Remember this one?
About a year ago, before the candidates were in the running. The headlines read "Hillary defeats Satan." I , at the time, could not understand this. "How could this be?" I questioned myself. After all, wasn't she the one that handed over the POTUS position to a muslim/socialist? And wasn't she caught with a truckload of articles that belonged to the United States when she moved out of the White House? Yet, some women groups still believe she is the right person to steal the office. (Remember Dickandbush, no one voted for them either. Remember? REMEMBER?) The Presidency is not a position that is voted by the people anymore and hasn't been decided by the public in a long, long time. As a matter of fact, the whole election process is merely a choreographed dance or ******* if you will.
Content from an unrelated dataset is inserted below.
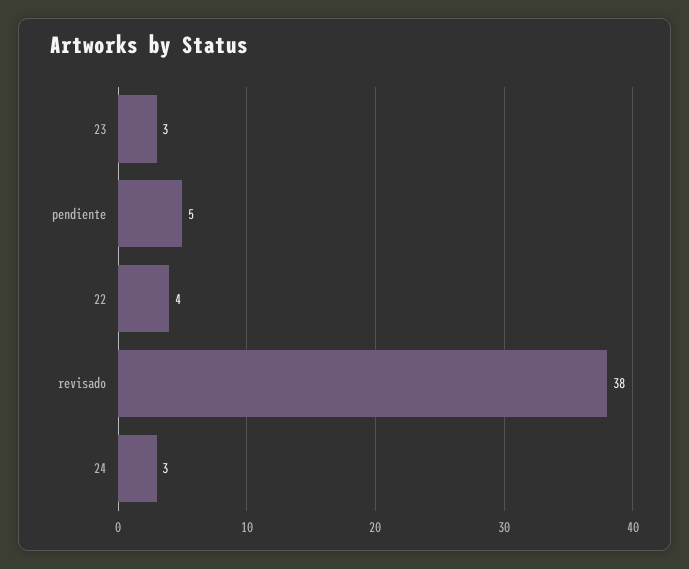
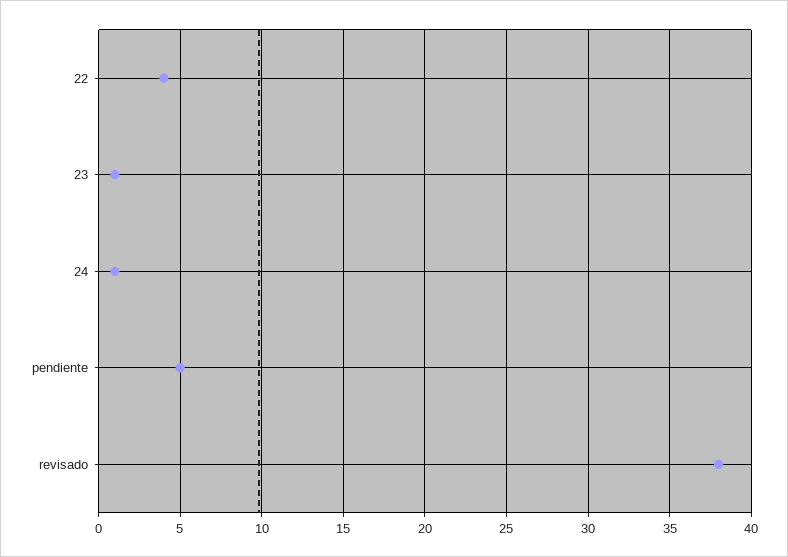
23: 3 -> 1
24: 3 -> 1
Now to the matter of topic. How she does it. First she gets a crazy old man who preaches socialism is the answer to be her opponent. Is any one in their right mind going to believe that socialism belongs anywhere on THIS PLANET! Listen friend, if it didn't work for the Russians and the USSR then how in the hell do you think it would work here. Some one PLEASE purchase a one-way ticket to China for Bernie boy or maybe send him to Mars. Maybe it could work there. Okay? She has the Democratic ticket. In like Flint.
Now the other side, the Republicans had so many choices and only one of them had the nads to challenge the SUPER-PACS. (You remember those nice scumbags that pay politicians so much money to destroy the country that they (the politicians) just have to take it. Let's see, there once at the time was about eighteen of them. And not one of them could match the evil wits of Satan. I really believed at one time that he DID have a chance to beat thunder-thighs. Then he did this. First he stated that he was good friends with Hillary and has known her for a very long time. Then, he did the unthinkable. He hired the Stay Puft Marshmallow Man to tag along with him. You remember him. Don't you? The guy who not only single-handedly bankrupted an entire city. But, also gave the State of New Jersey a $384 BILLION deficit. Great choice Donald. Why don't you just meet Hillary in a motel for three days and you can be the next leader in about eight years or so.
The other Republican hopefuls were 1. Pretty Boy (he could get the eighteen year old vote but, that's about all.) 2. *****-Nilly (just not leadership material.) 3. BUSH? 4. Some guy whose name sounds like a ****** disease. 5. The Penguin, or as he put it Dracula. And other fiends of Hillary.
Sorry Folks,
The fix was in from the get go.
It's in the bag.
Let's just hope that thunder-thighs doesn't squeeze us too hard.
Oh, just one last thing. If we limit terms in the Senate, Congress, and most importantly Supreme Court. Then, and only then will we have an uncorrupted government. You can thank me later.